Anyway it is totally unsatisfactory that so much of a match decision lies in the hands of a person who is the BEST when he is not noticed at all.

Among Indian expatriates in Kuwait where football is played more as an entertainment sport than hard core competition, people who think they can do a better job in refereeing should come forward and volunteer to officiate, or, considering how many times we are forced to watch (all over the world) what we think as a refereeing blunder (which will change the course of a game or even ruin it in its entirety), the potential for officials to make questionable decisions or mistakes during a match should be welcomed - not criticized.
Most Federations keep the football as one thing, with the same rules for everybody. However, they should work even more closely with officials to make sure they implement the rules properly.
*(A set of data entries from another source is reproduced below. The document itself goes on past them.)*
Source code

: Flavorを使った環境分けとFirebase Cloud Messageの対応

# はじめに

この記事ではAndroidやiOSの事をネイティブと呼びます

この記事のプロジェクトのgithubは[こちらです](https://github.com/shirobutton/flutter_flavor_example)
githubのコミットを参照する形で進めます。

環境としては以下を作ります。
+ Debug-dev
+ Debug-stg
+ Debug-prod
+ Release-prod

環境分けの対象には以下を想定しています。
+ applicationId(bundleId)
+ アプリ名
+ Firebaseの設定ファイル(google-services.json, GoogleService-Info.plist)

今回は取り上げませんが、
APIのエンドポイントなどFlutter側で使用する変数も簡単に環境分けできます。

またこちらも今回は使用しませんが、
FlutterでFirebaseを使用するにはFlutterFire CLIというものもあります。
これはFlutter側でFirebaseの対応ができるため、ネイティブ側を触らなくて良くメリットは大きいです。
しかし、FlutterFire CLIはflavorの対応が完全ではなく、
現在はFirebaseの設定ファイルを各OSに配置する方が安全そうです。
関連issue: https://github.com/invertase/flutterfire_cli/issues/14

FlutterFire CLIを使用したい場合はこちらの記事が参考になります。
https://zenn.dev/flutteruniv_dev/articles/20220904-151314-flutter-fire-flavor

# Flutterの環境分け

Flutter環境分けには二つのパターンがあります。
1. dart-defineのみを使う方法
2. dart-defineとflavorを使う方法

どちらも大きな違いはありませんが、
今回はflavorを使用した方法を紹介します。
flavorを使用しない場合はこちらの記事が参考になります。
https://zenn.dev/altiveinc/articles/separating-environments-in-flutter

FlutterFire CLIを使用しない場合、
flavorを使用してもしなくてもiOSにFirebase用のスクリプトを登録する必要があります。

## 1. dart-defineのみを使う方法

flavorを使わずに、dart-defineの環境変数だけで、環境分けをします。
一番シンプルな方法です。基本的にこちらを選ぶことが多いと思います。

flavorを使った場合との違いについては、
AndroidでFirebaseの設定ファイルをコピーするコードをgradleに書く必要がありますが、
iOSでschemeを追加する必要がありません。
Of course, every governing body has classes and symposiums to inspire officials. But football is not just about acts of inspiration - moments of madness are equally important.
The administrators are the guardians of the game and, like it or not, they should be in control. They should keep a closer eye on what goes on. If certain situations go out of control, they should step in with a mandate to enforce their technicalities appropriately and in a just manner. Players, officials, clubs and even referees found guilty of bringing disrepute to the game should be dealt and penalized equally and with wise verdicts. 
We all know that the game's authorities try their best to make the game appealing to everybody, but they should work even harder to inculcate more interest and enthusiasm; and at the same time, protect the most vulnerable people on the field the men in black.